▸ **PAGE**

'''

One in five of public school students in Kansas are Hispanic, according to the Kansas State Department of Education. But only about 2.5% of the educators in the agency’s teacher licensure database during the 2019-20 school year identified as Hispanic or Latino. Educators have long understood that Black and brown students are more likely to succeed in school if they have adult role models who look like them in the classrooms. Districts in the Kansas City area and beyond are trying to address the challenge, but getting more Latino teachers into classrooms is going to require hard, sustained work.
The teenager was headed for trouble, and his mother knew it. He was struggling in school, absent at home and making poor decisions.
The mother speaks mostly Spanish. The only person she could think of to confide in was her son’s homeroom teacher at Washington High School in the Kansas City, Kansas Public Schools.
Teacher Alicia Rodriguez-Montanez, a first-generation immigrant from Mexico, spent hours talking with the mom and working with the student. Her connection with the family lasted three years.
“It took us all the way to the beginning of his senior year before I finally realized what I’d done as a team with his mom had worked,” she says. The student, once a dropout risk, graduated from high school last spring with a community college certificate to work as a mechanic.
As Rodriguez-Montanez begins her fourth year as a teacher, her story illustrates why the presence of Latino teachers in Kansas classrooms is essential. It also gives a sense of the extra workload that falls on Latino and Spanish-speaking teachers. And it helps to explain why the teachers who can best connect with Kansas’ growing population of Latino students often leave the profession sooner than colleagues who are white.
“It’s really, really fulfilling,” says Rodriguez-Montanez, who this year is teaching first-year Spanish and a Spanish heritage class and working with the Latinos of Tomorrow club. Besides all of that, she knows she’ll be fielding phone calls from parents desperate to talk to someone in their native language about their kids and the bewildering business of education in America.
“I’m like their source of information about the school,” says Rodriquez-Montanez, who is one of three Spanish-speaking teachers at Washington High School.

“I do sometimes get exhausted and tired,” she adds.
The Search for Teachers of Color
Educators have long understood that Black and brown students are more likely to succeed in school if they have adult role models who look like them in the classrooms.
A recent report commissioned by the Latinx Education Collaborative about teachers of color in the Kansas City region summed up some of the research:
“When students of color are taught by teachers of color, their math and reading scores are more likely to improve. They are more likely to graduate from high school and aspire to go to college. Students of color and white students are more likely to have positive perceptions of their teachers of color, including feeling cared for and academically challenged.”
But teachers who are Black, Latino and representative of other minority student groups are in short supply. In Kansas, where one in five public school students are Hispanic – the classification used by the Kansas State Department of Education – the task of finding Latino teachers and keeping them in classrooms poses a leadership challenge for schools and communities.
Only about 2.5% of educators in the agency’s teacher licensure database for the 2019-20 school year identified as Hispanic or Latino, according to information the department provided to The Journal.

'''

▸ **MATERIAL SUPPLIED**
'''

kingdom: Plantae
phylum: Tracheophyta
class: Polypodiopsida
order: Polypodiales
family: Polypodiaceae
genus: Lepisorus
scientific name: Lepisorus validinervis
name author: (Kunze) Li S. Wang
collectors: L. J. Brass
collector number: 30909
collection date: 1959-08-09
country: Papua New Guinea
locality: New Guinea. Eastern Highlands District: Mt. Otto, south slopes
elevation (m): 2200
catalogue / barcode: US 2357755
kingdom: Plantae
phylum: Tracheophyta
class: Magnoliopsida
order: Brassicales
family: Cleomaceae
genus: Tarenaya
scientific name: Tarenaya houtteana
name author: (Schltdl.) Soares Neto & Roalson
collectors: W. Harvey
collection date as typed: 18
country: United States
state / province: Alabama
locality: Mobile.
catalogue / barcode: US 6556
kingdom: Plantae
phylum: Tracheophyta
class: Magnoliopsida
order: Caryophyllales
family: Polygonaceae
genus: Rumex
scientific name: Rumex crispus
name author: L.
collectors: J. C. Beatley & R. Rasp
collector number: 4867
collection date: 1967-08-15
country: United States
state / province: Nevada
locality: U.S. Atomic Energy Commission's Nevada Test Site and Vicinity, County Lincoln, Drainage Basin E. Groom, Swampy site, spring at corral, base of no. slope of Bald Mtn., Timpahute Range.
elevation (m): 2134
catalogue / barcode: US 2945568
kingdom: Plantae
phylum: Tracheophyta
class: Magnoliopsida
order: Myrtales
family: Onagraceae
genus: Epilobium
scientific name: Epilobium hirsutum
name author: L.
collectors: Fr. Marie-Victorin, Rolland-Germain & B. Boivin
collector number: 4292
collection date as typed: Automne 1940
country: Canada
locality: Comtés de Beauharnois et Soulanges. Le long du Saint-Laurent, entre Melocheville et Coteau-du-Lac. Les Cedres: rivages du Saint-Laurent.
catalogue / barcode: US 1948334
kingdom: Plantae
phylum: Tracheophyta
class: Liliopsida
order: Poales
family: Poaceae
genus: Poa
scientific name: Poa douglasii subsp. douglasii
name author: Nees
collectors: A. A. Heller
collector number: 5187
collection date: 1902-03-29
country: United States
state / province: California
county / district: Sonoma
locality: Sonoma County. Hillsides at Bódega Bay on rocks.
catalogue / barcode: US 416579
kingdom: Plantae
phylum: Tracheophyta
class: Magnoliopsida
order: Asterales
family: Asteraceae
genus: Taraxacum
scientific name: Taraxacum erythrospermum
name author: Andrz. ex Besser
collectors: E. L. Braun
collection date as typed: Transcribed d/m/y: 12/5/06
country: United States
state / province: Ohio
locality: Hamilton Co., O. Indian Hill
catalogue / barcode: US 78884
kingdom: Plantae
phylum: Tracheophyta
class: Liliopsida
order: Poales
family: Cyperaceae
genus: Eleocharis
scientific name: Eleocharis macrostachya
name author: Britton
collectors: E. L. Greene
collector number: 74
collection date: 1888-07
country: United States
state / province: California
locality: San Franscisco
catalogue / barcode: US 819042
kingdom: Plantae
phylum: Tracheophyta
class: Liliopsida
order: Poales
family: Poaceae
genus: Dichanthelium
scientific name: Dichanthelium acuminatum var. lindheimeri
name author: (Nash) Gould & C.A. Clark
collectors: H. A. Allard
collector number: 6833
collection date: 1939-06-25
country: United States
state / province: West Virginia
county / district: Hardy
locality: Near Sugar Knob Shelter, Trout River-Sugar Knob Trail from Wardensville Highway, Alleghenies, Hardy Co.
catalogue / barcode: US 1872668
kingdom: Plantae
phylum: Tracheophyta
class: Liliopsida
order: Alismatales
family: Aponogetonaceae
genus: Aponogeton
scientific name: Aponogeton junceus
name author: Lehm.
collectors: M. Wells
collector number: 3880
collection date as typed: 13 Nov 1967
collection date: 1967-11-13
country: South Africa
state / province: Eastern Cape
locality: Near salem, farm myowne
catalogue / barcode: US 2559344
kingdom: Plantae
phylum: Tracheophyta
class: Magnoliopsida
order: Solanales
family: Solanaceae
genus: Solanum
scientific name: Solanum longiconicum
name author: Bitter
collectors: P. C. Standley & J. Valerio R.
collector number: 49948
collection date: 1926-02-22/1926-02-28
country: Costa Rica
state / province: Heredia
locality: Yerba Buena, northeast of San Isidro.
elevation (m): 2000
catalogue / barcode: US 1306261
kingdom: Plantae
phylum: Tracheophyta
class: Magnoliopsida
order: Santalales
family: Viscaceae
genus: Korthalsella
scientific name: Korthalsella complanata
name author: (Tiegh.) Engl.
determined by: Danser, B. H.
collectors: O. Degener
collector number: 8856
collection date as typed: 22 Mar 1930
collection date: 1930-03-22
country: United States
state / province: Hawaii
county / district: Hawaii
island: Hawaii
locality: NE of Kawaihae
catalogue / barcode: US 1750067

'''

▸ **TASKS TO PERFORM**
**1.** In the article on Latino teachers in Kansas, what did the former dropout risk earn along with his high school diploma?
**2.** Write out the stretch of the article on Latino teachers in Kansas from "The teenager was" through "Kansas Public Schools.".

▸ **SOLUTIONS TO THE TASKS**
**1.** A community college certificate to work as a mechanic.

**2.**
The teenager was headed for trouble, and his mother knew it. He was struggling in school, absent at home and making poor decisions.
The mother speaks mostly Spanish. The only person she could think of to confide in was her son’s homeroom teacher at Washington High School in the Kansas City, Kansas Public Schools.